**Provided data**.
· · · · · · ·
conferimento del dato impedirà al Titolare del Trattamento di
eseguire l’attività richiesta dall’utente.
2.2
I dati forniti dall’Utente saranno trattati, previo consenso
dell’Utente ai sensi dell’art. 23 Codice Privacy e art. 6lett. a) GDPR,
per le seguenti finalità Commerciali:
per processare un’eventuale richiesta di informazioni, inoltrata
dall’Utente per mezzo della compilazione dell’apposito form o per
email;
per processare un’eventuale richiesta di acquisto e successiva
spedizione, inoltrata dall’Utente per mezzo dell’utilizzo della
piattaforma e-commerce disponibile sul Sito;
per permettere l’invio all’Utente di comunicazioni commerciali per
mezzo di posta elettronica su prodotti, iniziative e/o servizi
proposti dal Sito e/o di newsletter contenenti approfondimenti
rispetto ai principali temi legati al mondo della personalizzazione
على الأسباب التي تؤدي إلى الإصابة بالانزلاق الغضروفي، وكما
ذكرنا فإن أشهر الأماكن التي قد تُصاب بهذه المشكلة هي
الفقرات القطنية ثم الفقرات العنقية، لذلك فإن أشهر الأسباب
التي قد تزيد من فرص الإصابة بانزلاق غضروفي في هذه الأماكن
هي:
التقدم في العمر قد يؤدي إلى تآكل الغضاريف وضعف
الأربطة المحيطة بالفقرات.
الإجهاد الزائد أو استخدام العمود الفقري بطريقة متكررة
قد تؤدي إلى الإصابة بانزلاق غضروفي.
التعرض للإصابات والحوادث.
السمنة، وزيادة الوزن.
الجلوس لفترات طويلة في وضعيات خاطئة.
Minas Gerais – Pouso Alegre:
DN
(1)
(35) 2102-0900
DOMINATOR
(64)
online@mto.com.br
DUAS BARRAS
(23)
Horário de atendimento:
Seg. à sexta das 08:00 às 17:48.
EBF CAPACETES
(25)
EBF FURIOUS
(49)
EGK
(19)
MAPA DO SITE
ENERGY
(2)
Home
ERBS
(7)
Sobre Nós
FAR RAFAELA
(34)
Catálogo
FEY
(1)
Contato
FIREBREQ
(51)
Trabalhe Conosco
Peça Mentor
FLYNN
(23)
· · · · · · ·
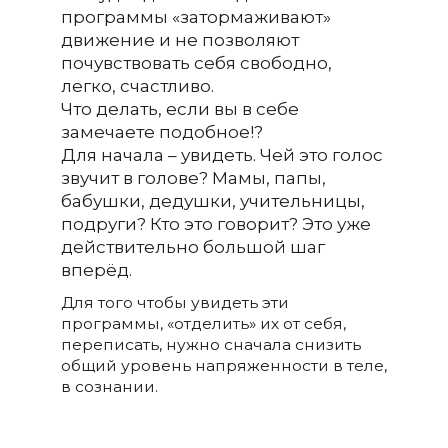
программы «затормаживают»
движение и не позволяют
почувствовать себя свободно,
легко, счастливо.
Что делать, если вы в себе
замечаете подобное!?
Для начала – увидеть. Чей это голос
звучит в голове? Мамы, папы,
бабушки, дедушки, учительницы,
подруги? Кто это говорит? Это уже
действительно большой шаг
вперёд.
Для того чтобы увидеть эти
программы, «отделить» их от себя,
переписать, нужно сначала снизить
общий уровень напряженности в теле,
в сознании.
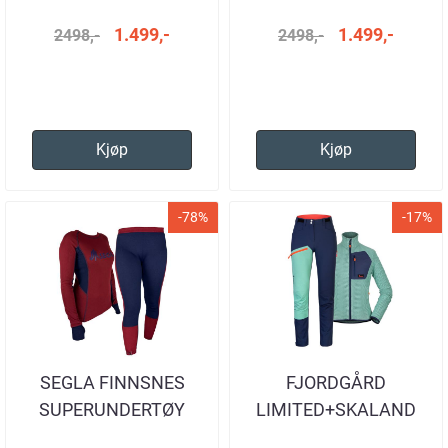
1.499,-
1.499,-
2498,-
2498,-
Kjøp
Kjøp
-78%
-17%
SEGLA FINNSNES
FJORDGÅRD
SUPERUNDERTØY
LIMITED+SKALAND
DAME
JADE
· · · · · · ·
**Work instructions**. Once you have checked every line of the material above, return the ones that hold the string "eventuale".

**Expected answer**.
per processare un’eventuale richiesta di informazioni, inoltrata
per processare un’eventuale richiesta di acquisto e successiva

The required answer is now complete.